How to complete this task:
Collect every line in the items below that contains the word "tallest".
Data in this exercise below:
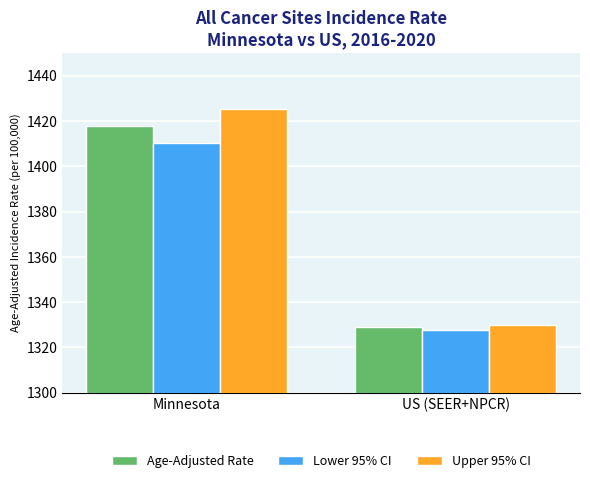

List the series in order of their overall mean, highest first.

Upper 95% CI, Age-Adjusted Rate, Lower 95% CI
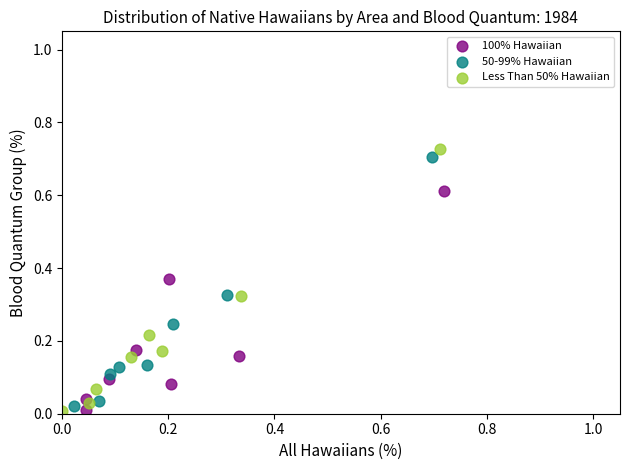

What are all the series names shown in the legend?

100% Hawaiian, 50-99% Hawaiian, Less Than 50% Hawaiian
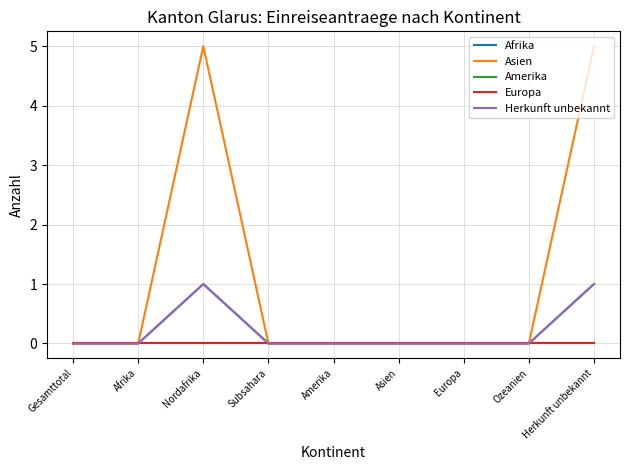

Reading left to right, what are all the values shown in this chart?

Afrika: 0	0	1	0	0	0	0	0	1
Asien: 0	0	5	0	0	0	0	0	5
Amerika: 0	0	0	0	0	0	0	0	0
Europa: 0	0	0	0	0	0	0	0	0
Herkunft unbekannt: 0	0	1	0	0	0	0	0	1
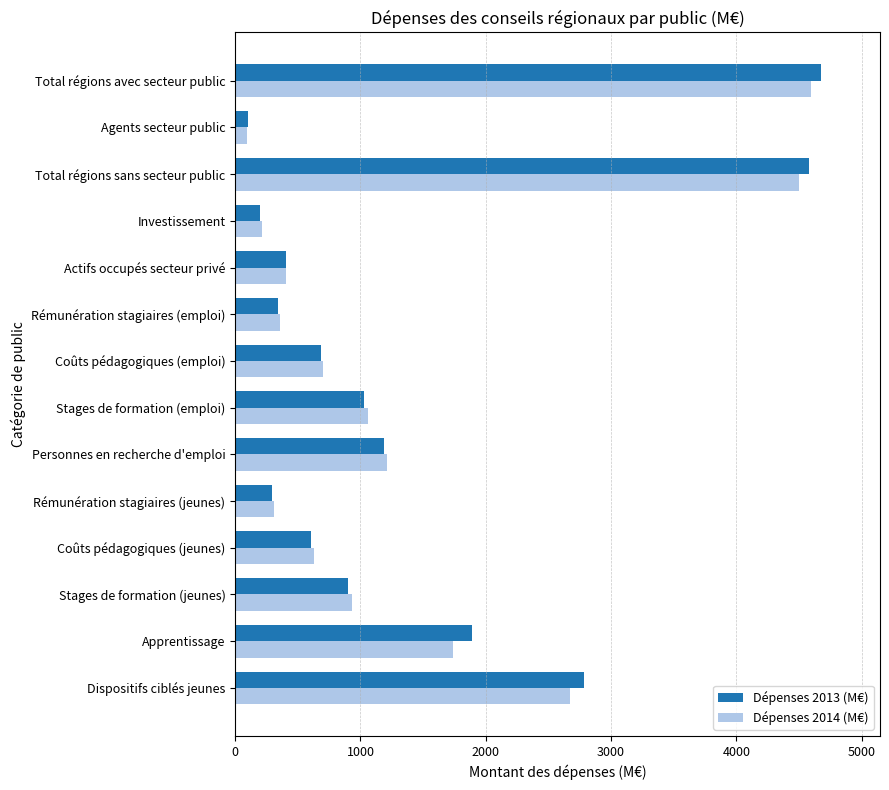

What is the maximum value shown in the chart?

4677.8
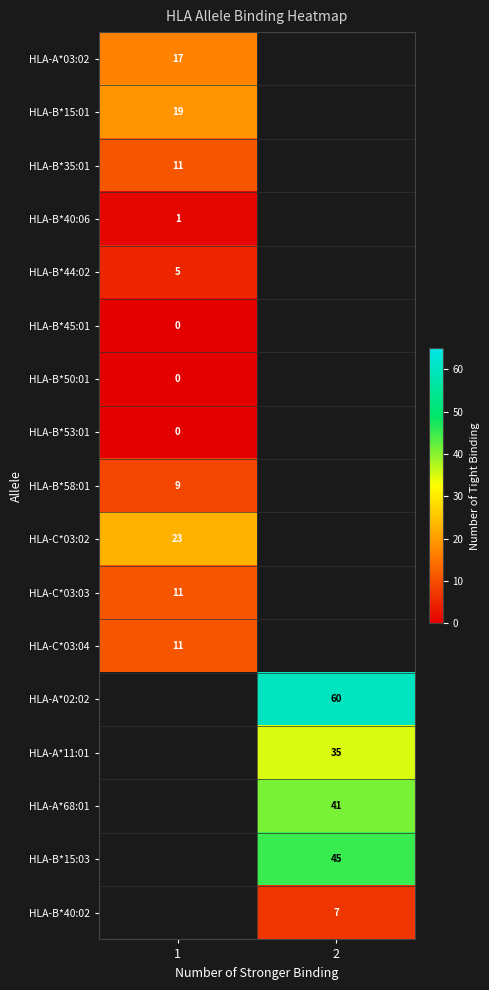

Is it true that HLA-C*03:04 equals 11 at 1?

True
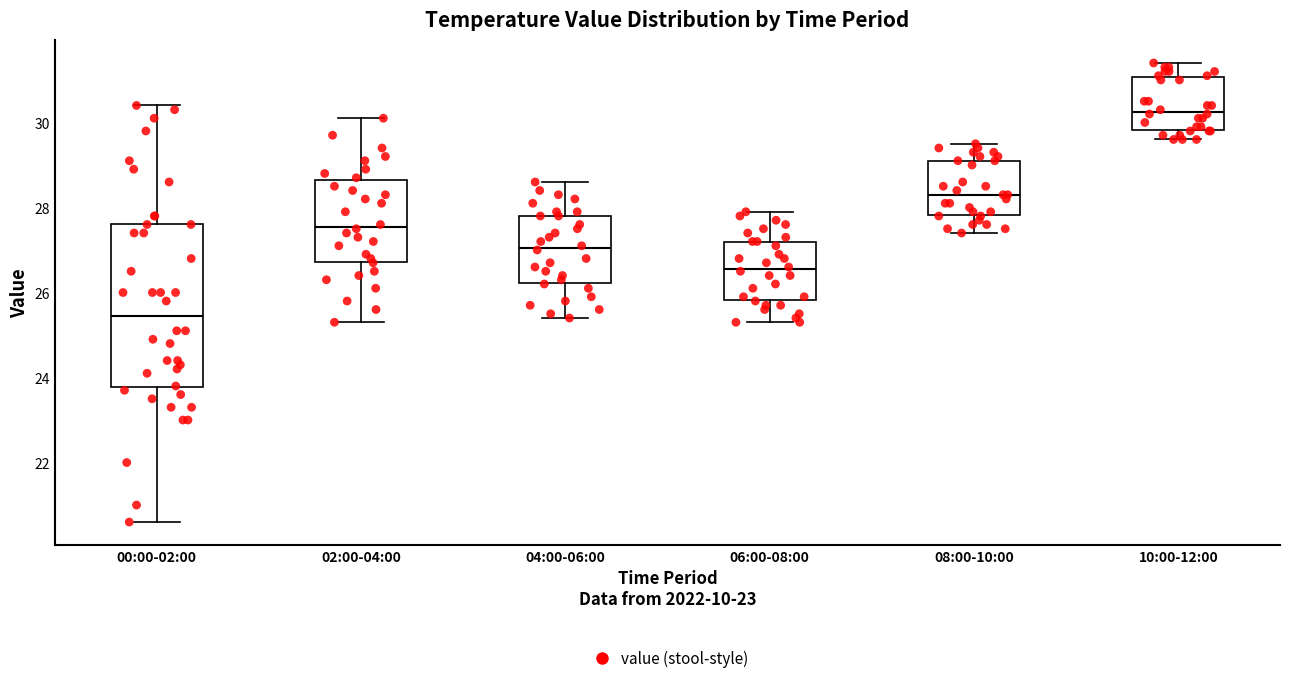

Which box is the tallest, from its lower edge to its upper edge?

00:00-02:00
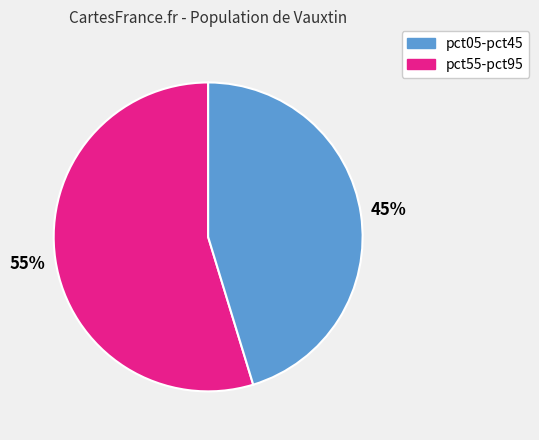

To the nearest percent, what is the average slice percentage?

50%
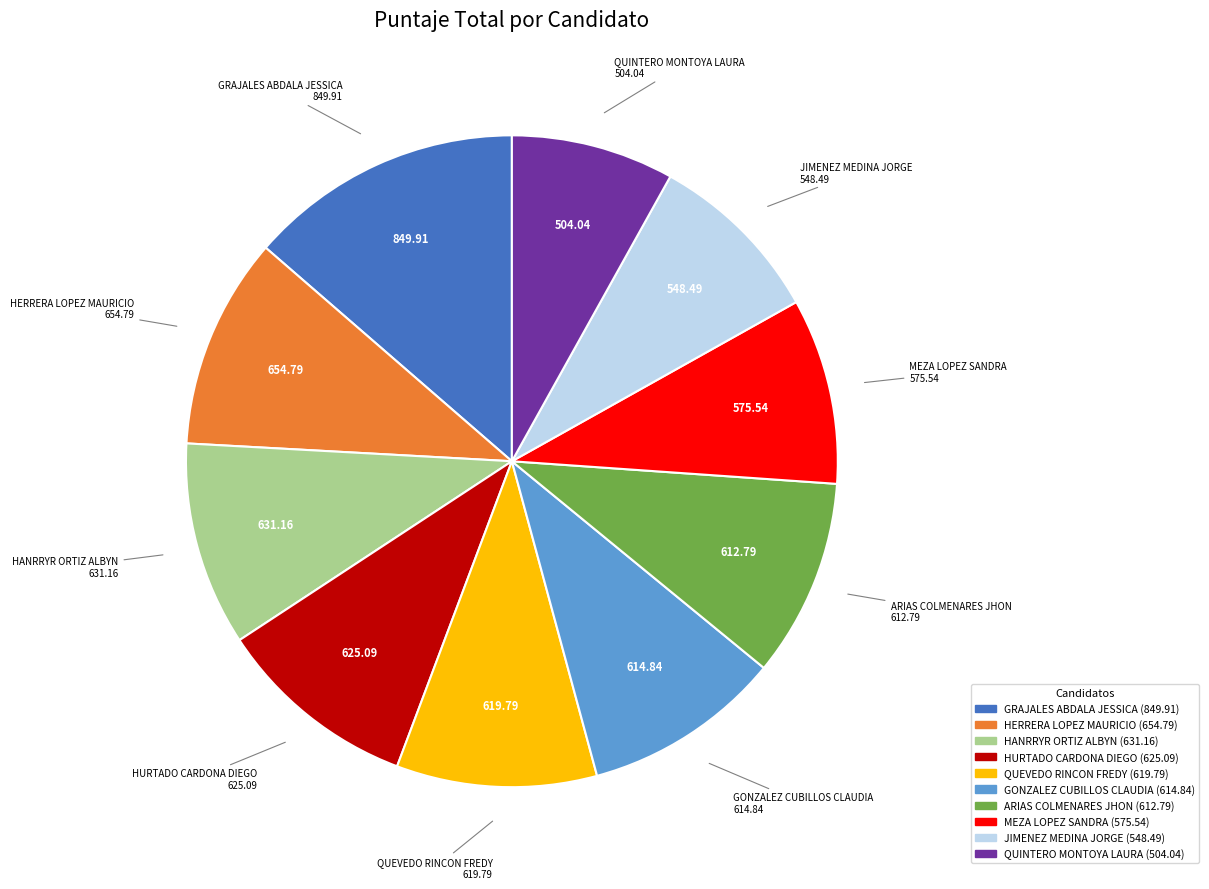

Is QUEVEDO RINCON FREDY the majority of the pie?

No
End of Data in this exercise.
Data in this exercise below:
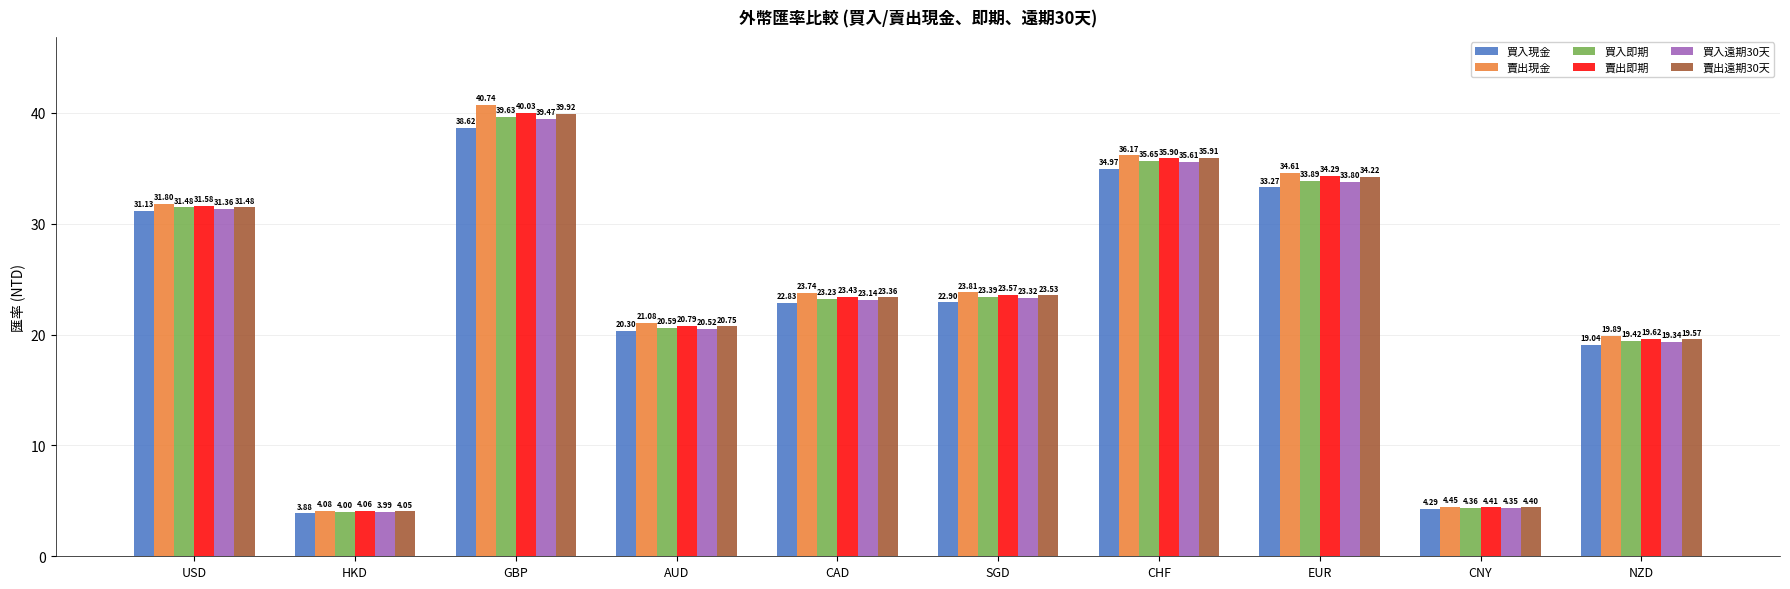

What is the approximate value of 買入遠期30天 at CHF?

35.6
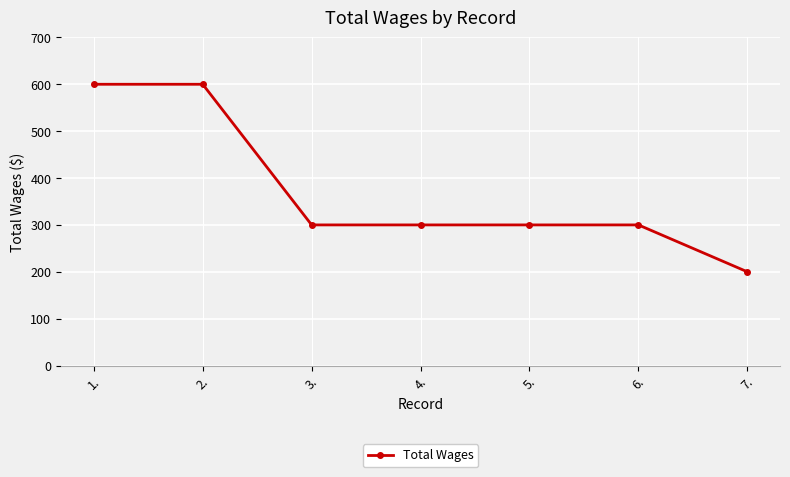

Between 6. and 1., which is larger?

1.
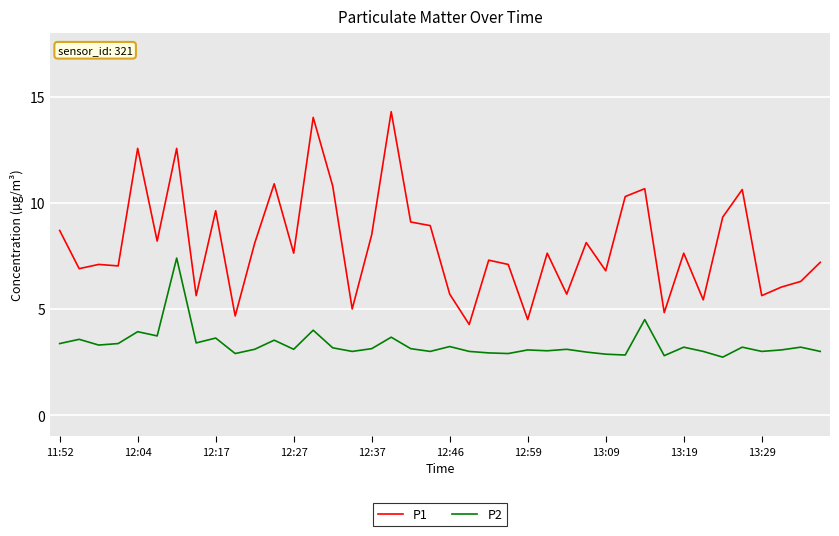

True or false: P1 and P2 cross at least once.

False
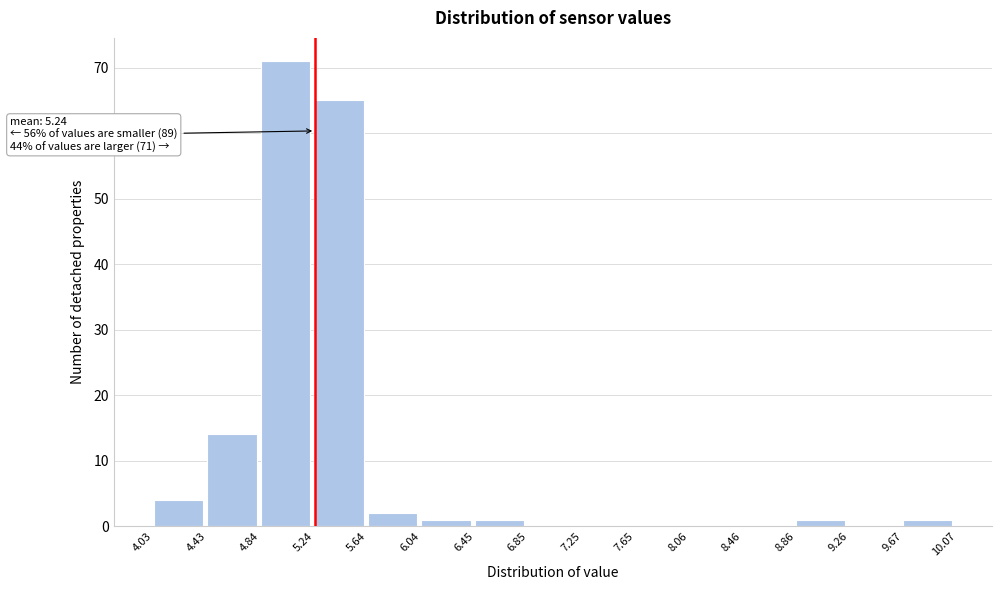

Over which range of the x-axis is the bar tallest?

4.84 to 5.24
End of Data in this exercise.
Data in this exercise below:
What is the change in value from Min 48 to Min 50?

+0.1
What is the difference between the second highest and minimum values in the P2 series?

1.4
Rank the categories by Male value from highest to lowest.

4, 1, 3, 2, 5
End of Data in this exercise.
Response:
Which box is the tallest, from its lower edge to its upper edge?
Over which range of the x-axis is the bar tallest?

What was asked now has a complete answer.